═════ Input data

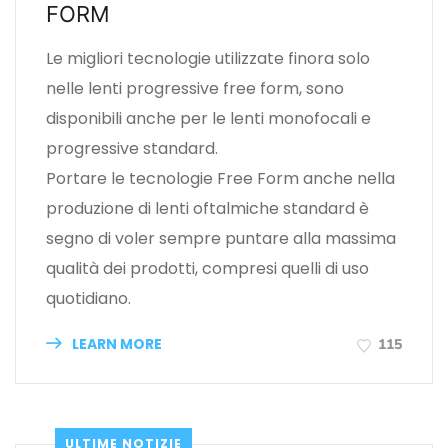
FORM
Le migliori tecnologie utilizzate finora solo
nelle lenti progressive free form, sono
disponibili anche per le lenti monofocali e
progressive standard.
Portare le tecnologie Free Form anche nella
produzione di lenti oftalmiche standard è
segno di voler sempre puntare alla massima
qualità dei prodotti, compresi quelli di uso
quotidiano.
LEARN MORE
115
ULTIME NOTIZIE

══════════

» **Assigned task**: Output only the lines from the one with "produzione di lenti oftalmiche standard è" through the last line of the entries above; please keep them exact.

» **Solution for this problem**:
produzione di lenti oftalmiche standard è
segno di voler sempre puntare alla massima
qualità dei prodotti, compresi quelli di uso
quotidiano.
LEARN MORE
115
ULTIME NOTIZIE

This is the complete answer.